Buttress invited musical friends, family members and members of Spiritualised and Icelandic folk group Amiina to a recording studio. Here, they listened to a live stream of a beehive, the cellist noticing that the sound of bees was in the key of C. Wolfgang's daughter, Camille started singing, improvising lyrics on the spot, and they began recording. "It was one of those moments, you had the sound of the bees, the singing and the cello, it was a proper epiphany," Buttress enthuses.
Between 40,000–60,000 bees live in the Kew Gardens hives, a few hundred metres from Buttress' sculpture behind a large glass and metal hothouse. Accelerometers in the hives measure the vibrations that indicate whether the bees are active, healthy and quiet, or if they're about to swarm. They can even pick up the bees 'conversations' as they communicate with the vibrations of the waggle dance. The signals are then passed through software which triggers some of the 150 musical stems that Buttress and friends recorded in the studio, creating a constantly-evolving, ambient musical wash broadcast through the speakers that cover the sculpture. There's a kinship both with Brian Eno's landmark ambient albums and his more recent interest in generative technology. Indeed, Buttress agrees there are parallels between the music for apiarists at The Hive and Eno's methodology of "embracing accident, chaos and happenstance".

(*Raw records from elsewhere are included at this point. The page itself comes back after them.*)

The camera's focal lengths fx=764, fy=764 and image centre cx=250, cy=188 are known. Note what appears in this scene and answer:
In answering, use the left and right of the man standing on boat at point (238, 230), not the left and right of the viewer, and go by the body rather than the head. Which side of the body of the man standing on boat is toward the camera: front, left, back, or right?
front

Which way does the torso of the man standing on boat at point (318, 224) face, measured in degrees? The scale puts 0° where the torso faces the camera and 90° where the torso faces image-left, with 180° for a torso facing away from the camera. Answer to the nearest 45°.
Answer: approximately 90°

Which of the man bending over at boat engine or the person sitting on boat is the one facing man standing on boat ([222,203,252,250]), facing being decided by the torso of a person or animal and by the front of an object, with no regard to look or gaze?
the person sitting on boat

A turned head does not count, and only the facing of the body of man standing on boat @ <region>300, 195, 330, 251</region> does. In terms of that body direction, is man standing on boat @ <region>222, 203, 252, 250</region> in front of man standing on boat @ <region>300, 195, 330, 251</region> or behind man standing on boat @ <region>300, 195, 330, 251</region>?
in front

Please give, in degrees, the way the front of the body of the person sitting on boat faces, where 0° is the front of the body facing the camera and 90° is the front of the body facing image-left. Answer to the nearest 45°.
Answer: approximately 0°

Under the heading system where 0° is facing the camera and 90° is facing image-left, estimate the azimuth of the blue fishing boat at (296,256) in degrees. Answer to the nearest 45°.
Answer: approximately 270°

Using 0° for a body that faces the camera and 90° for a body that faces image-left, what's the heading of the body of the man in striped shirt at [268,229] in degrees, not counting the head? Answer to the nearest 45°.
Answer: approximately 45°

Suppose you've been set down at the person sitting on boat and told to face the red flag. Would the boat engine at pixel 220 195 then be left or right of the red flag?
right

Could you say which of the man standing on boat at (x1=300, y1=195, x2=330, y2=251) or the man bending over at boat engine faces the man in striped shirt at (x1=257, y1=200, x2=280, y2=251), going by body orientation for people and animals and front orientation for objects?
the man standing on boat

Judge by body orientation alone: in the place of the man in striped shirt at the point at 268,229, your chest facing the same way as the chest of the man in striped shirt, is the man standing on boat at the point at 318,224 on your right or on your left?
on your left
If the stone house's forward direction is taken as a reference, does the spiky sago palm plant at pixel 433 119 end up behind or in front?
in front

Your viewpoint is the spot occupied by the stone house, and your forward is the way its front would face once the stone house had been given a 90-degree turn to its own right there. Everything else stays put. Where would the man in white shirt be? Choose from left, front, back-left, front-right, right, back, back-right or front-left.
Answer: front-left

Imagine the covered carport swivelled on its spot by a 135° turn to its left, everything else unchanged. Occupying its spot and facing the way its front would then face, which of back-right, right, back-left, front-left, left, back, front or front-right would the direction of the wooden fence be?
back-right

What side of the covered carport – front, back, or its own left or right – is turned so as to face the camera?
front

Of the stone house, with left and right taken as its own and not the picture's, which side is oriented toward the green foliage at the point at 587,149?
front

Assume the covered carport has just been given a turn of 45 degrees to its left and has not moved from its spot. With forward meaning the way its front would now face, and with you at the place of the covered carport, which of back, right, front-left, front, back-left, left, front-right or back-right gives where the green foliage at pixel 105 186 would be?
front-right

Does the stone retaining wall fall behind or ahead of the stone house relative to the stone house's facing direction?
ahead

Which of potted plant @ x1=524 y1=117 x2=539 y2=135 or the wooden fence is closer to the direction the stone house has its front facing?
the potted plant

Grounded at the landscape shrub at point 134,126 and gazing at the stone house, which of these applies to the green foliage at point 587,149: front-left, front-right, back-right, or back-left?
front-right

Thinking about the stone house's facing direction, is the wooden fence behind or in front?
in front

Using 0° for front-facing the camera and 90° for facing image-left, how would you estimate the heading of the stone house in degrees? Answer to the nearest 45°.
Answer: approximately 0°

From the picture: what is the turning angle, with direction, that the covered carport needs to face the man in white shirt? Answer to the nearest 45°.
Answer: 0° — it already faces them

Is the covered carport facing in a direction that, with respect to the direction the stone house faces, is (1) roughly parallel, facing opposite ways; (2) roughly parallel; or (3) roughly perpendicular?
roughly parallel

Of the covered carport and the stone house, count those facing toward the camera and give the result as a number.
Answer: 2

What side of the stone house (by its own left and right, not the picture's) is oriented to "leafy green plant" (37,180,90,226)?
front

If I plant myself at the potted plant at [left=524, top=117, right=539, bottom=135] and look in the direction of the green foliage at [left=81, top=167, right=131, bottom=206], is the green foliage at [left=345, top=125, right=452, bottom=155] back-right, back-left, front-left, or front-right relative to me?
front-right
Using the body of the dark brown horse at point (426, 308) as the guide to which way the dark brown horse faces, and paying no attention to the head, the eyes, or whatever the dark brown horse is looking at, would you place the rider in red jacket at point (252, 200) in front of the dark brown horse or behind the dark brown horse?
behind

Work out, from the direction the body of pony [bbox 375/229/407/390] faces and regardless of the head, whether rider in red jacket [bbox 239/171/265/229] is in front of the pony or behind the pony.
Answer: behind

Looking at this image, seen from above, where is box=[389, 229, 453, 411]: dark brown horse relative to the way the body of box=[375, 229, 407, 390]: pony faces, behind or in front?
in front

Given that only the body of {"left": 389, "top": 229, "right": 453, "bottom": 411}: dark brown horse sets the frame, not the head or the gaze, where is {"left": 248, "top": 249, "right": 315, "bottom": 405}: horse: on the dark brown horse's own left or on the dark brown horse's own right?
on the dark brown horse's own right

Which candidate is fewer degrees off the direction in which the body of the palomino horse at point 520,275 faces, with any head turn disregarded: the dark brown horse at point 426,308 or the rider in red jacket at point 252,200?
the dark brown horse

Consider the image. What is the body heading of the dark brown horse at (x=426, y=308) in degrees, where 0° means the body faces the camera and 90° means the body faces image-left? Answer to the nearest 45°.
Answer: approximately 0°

The different musical parts were arranged into coherent pieces for release with a limited-edition monograph that accompanied the original installation. Shortly before The Hive came to Kew the music came to the attention of Jeff Barrett, founder of Heavenly Records and the Caught By The River website, who offered to release it as an album. The resulting long-player, called Be, started getting picked up by BBC radio and became a word of mouth minor hit, leading to live performances at festivals including an evening slot at Glastonbury. "There were loads of young kids raving, people bug-eyed," Buttress enthuses. At September's concerts, musicians will play on and around The Hive and an audience of 500, playing along with, and around, the 60,000 bees in Kew Gardens' hives. Each piece has its own structure but the bees will force the gig to take its own shape. "You have to give room for the bees to breathe," Buttress explains. "When you hit that sweet spot that's when it works. For us as artists and musicians that sense of letting go was really liberating."

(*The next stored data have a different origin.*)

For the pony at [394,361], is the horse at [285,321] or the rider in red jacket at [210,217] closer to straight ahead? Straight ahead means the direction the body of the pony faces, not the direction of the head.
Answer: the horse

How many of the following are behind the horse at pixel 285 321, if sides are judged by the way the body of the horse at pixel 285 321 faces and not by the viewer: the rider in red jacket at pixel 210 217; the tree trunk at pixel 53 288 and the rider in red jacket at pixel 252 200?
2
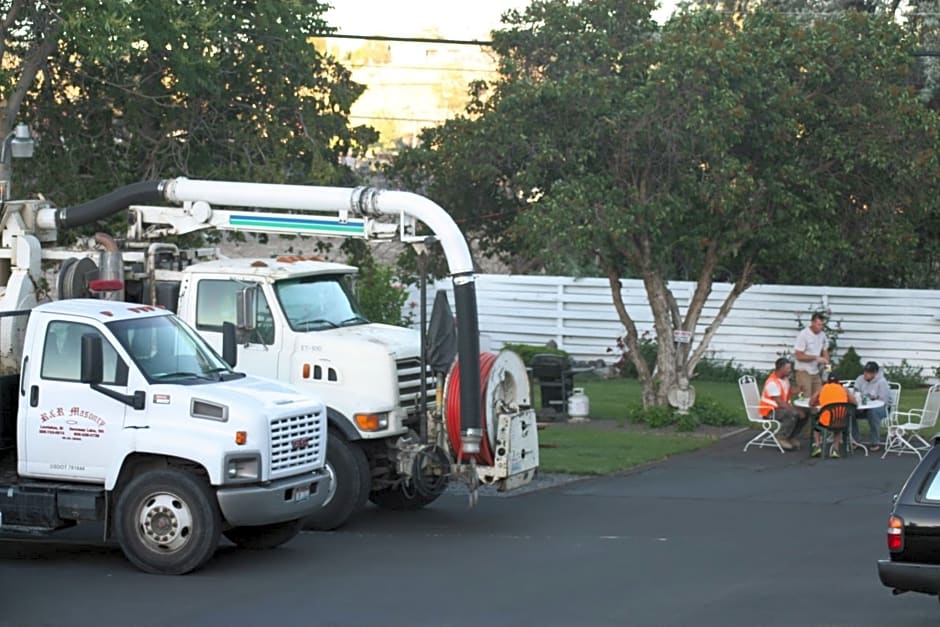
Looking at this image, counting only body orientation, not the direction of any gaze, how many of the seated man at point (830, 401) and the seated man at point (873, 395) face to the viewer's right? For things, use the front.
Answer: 0

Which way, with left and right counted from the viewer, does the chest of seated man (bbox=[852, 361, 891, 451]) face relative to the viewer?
facing the viewer and to the left of the viewer

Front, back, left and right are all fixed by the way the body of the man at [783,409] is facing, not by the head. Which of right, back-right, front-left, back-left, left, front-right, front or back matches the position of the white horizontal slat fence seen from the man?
left

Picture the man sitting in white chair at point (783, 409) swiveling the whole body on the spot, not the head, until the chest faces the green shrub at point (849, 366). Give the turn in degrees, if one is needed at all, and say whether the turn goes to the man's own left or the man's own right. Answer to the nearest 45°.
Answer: approximately 90° to the man's own left

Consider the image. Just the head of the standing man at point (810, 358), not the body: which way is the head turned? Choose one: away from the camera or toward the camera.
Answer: toward the camera

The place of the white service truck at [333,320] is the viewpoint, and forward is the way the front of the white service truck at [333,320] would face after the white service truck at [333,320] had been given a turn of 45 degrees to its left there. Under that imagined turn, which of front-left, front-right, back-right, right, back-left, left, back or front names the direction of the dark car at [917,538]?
front-right

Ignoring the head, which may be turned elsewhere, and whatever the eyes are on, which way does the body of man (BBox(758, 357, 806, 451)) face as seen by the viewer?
to the viewer's right

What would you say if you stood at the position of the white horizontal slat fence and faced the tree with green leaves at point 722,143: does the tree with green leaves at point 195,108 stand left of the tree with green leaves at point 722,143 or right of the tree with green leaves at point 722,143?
right

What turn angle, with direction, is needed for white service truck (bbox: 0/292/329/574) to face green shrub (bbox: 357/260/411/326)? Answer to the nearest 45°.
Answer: approximately 135° to its left

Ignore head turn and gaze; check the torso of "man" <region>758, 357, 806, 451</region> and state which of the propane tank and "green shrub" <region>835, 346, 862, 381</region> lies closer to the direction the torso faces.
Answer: the green shrub

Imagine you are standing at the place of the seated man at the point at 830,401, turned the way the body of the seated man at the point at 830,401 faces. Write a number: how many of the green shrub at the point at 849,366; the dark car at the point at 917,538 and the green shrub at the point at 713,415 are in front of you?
1

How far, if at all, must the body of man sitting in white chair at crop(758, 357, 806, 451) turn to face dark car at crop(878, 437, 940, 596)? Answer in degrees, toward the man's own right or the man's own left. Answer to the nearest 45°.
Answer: approximately 90° to the man's own right

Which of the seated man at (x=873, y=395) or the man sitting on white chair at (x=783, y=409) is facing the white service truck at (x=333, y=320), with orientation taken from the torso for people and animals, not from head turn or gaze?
the seated man

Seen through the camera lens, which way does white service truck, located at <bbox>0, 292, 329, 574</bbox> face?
facing the viewer and to the right of the viewer
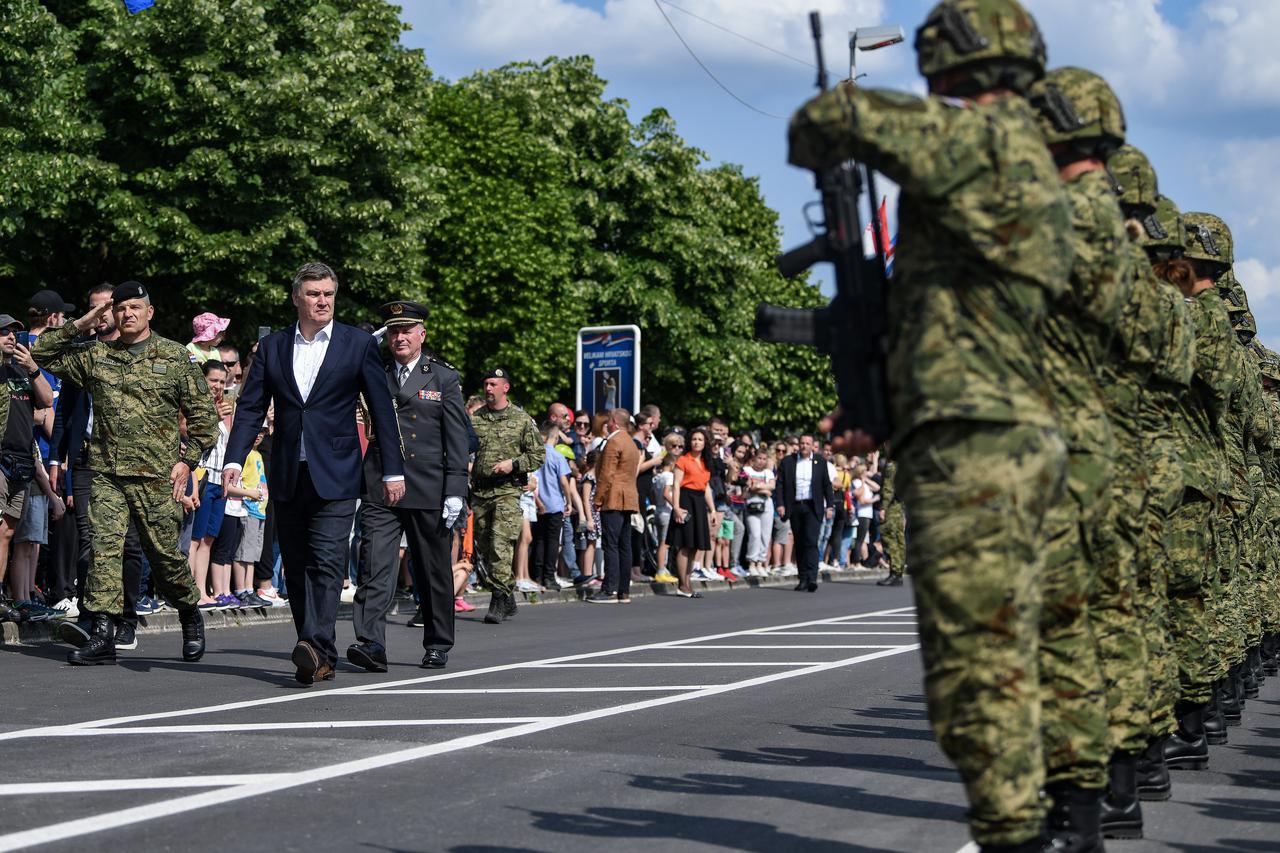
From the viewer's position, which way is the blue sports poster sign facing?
facing the viewer

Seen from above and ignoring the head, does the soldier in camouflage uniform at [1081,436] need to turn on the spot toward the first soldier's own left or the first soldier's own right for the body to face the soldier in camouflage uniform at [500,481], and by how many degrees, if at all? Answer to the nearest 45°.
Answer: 0° — they already face them

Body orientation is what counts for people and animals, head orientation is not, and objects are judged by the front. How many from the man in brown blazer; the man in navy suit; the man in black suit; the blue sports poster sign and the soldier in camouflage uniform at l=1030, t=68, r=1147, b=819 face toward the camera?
3

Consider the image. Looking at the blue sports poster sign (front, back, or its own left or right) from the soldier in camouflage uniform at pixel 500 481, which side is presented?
front

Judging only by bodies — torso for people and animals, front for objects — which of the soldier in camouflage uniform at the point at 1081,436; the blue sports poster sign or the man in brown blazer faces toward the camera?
the blue sports poster sign

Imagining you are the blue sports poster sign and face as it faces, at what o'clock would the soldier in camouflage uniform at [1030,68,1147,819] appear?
The soldier in camouflage uniform is roughly at 12 o'clock from the blue sports poster sign.

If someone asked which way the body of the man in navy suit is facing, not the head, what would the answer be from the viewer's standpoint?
toward the camera

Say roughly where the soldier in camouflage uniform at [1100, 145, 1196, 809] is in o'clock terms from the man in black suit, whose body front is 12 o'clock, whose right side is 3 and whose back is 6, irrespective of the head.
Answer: The soldier in camouflage uniform is roughly at 12 o'clock from the man in black suit.

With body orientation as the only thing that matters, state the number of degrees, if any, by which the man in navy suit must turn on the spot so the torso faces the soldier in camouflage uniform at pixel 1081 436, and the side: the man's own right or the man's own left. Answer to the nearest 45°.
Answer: approximately 45° to the man's own left

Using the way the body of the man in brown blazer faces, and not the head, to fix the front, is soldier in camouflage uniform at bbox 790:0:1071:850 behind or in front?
behind

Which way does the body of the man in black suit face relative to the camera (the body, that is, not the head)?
toward the camera

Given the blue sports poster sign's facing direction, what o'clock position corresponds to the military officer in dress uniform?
The military officer in dress uniform is roughly at 12 o'clock from the blue sports poster sign.

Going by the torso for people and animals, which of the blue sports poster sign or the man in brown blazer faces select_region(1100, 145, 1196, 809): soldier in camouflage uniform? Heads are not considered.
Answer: the blue sports poster sign

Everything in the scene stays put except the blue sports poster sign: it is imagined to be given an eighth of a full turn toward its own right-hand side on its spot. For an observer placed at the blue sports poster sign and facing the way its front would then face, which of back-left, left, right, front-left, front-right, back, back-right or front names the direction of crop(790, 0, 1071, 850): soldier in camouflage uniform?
front-left

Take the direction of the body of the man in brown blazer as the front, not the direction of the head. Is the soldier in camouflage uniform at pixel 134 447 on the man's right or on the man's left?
on the man's left

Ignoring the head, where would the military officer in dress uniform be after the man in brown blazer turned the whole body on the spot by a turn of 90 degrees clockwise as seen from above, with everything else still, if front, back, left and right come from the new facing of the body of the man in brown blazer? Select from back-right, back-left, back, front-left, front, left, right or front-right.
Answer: back-right

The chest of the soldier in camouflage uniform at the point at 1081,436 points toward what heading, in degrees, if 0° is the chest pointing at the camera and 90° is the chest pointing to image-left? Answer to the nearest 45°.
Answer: approximately 135°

Walking down the sloping earth ramp of the Hive, children stop and ask Buttress for photographs. "'Scuse me, are you the mister who made this?" asks one. Buttress seems unfazed by the attention, perhaps seeing himself as an extension of the bee ecosystem, using his work and collaborations to bring attention to one of the most important issues facing the natural world of which we all too easily forget we are a part. Only last month new research pointed to pesticides known as neonicotinoids as being responsible for a 10–30% reduction in some bee species. "There does seem to be a heightened consciousness of the problems facing the bees," Buttress says, discussing recent campaigns to ensure the pesticides remain illegal. "People feel so disempowered but this is something where you can make a difference, and actually make your life more pleasant - planting flowers, for example, is a simple, lovely thing to do".